## Texte fourni
==========

Ancien dirigeant, Jean-Noël Gaume est spécialiste du Management Haute Performance. Passionné par le monde de l’entreprise comme celui du sport de haut niveau, inventeur du « Management réconciliateur », il nous livre une vision réaliste pour faire mieux avancer ensemble managers et salariés au cœur d’une entreprise inspirante.
Inventeur du « Management réconciliateur », il partage dans son dernier livre 5 révélations, c’est-à-dire 5 impératifs absolus pour faire de toute entreprise une source d’inspiration. Il nous parle d’un management collaboratif qui réconcilie l’économique et l’humain, l’économie et l’écologie, le bonheur individuel et le bonheur collectif.
Adepte de l’entreprise libérée avec certaines limites, il partage avec nous la vision que l’altruisme n’est pas une utopie. Placé au cœur des relations professionnelles, il répond aux besoins fondamentaux d’une société en pleine mutation, en quête de valeurs fondatrices pour une entreprise plus juste, dans laquelle épanouissement des salariés et intérêt des dirigeants ne sont pas antagonistes, bien au contraire.

==========

## Extraits de données
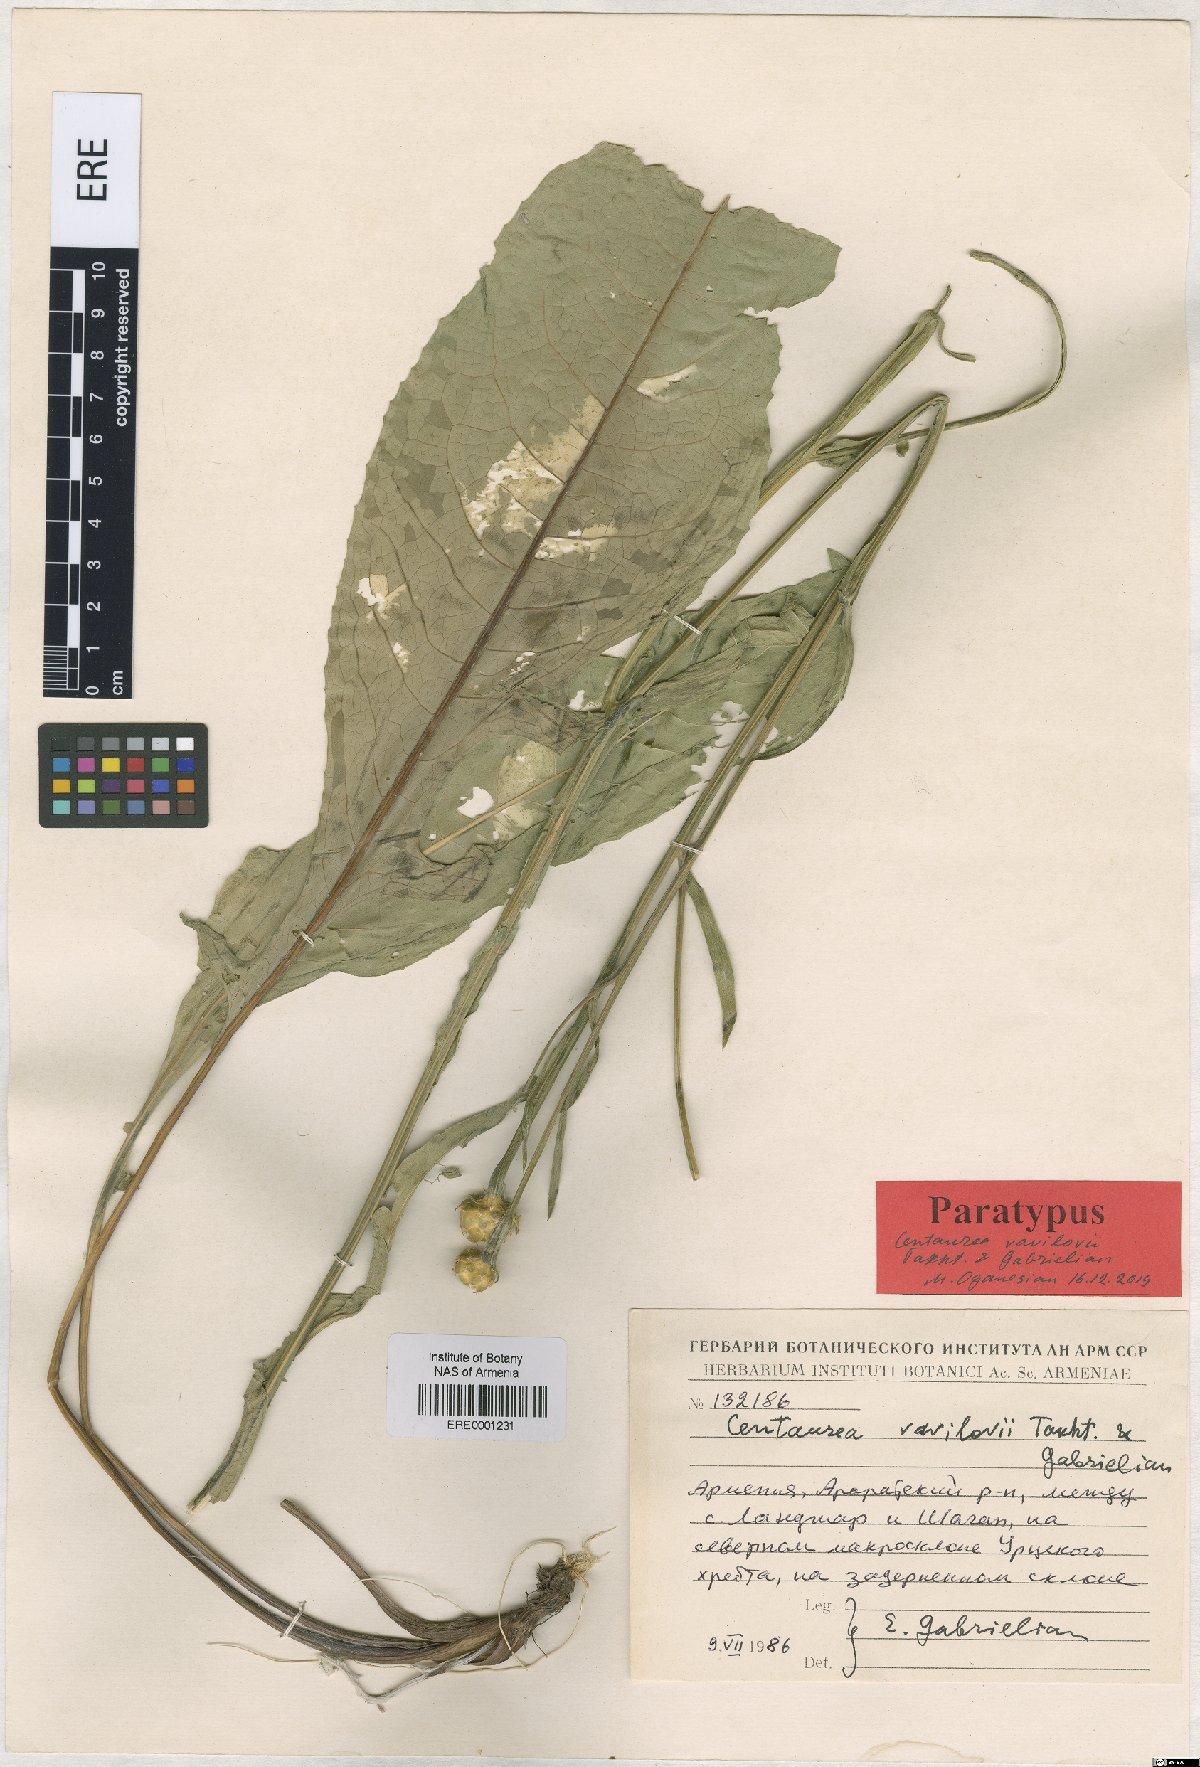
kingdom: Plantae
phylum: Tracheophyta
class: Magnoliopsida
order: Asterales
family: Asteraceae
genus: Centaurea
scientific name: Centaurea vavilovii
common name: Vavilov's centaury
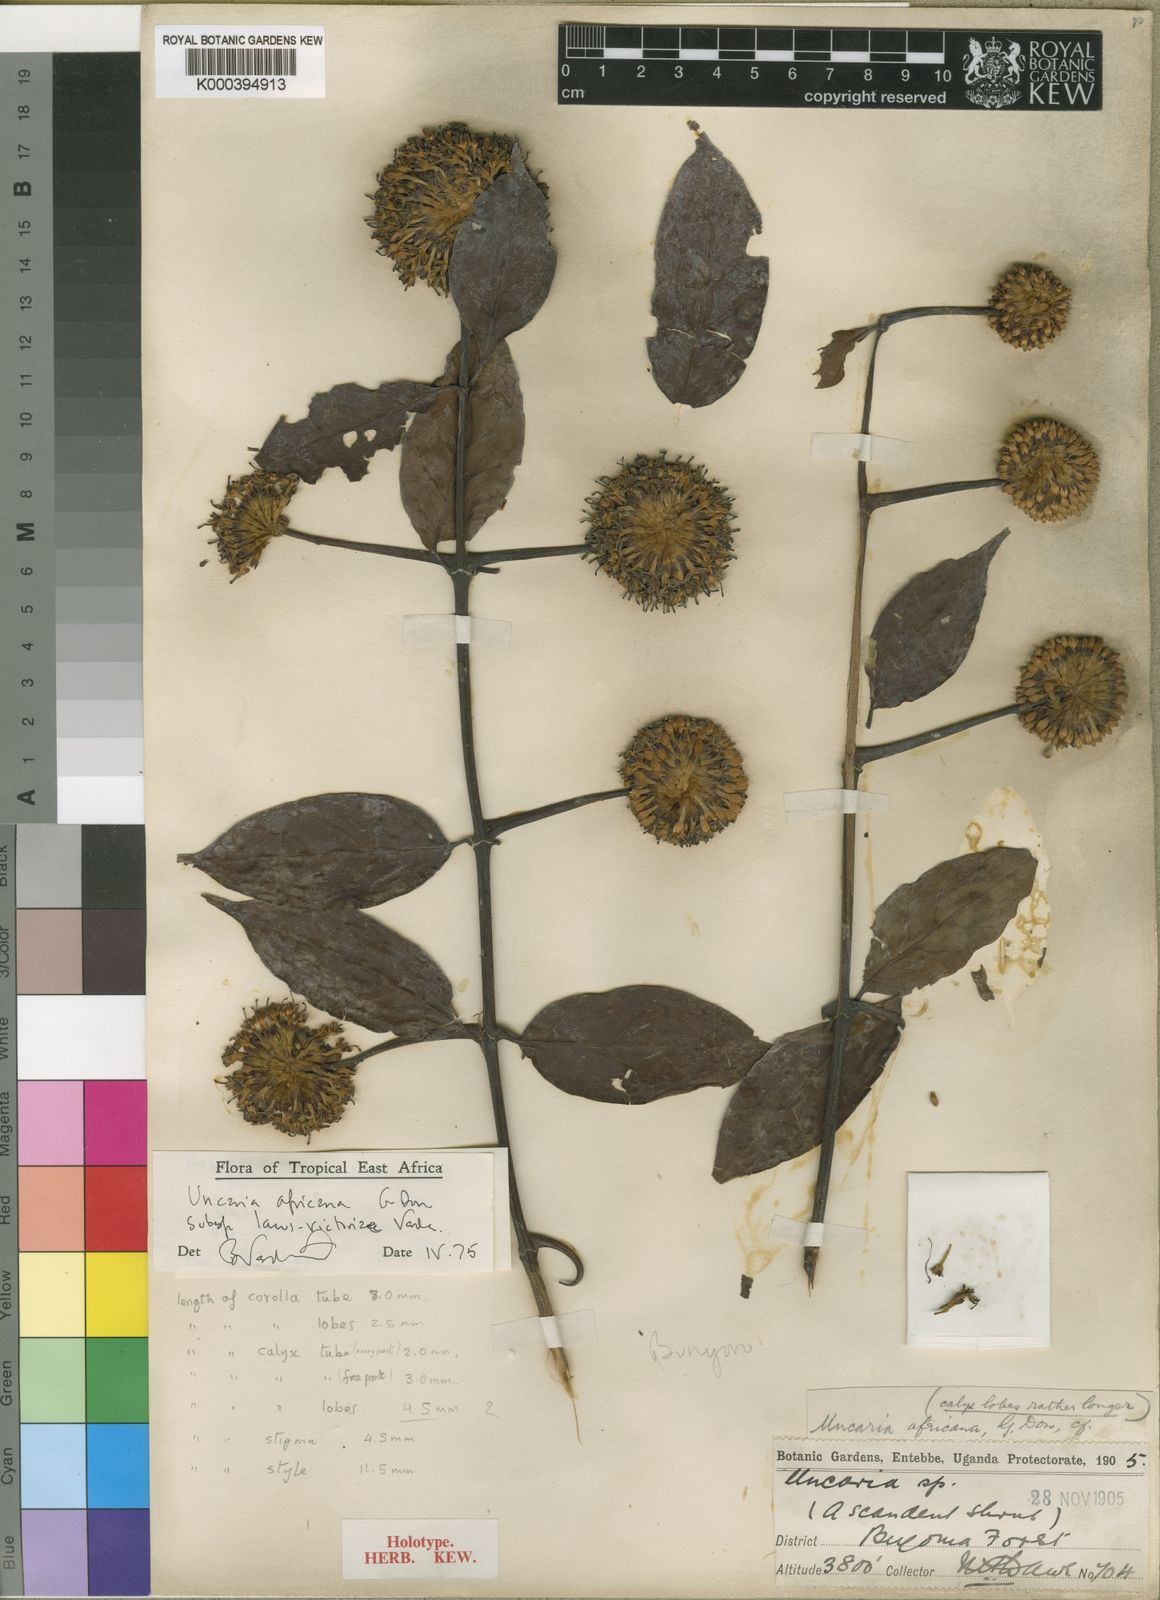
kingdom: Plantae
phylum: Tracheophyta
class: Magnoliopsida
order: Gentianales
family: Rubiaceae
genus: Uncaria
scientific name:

==========

## Défis
(1) Citez le passage du texte fourni qui commence à « Ancien dirigeant, Jean-Noël » et se termine à « d’une entreprise inspirante. ».
(2) Relevez dans le texte fourni toutes les paires de notions que réconcilie le management collaboratif.

## Résultats de l'exercice
(1)
Ancien dirigeant, Jean-Noël Gaume est spécialiste du Management Haute Performance. Passionné par le monde de l’entreprise comme celui du sport de haut niveau, inventeur du « Management réconciliateur », il nous livre une vision réaliste pour faire mieux avancer ensemble managers et salariés au cœur d’une entreprise inspirante.

(2)
- l'économique et l'humain
- l'économie et l'écologie
- le bonheur individuel et le bonheur collectif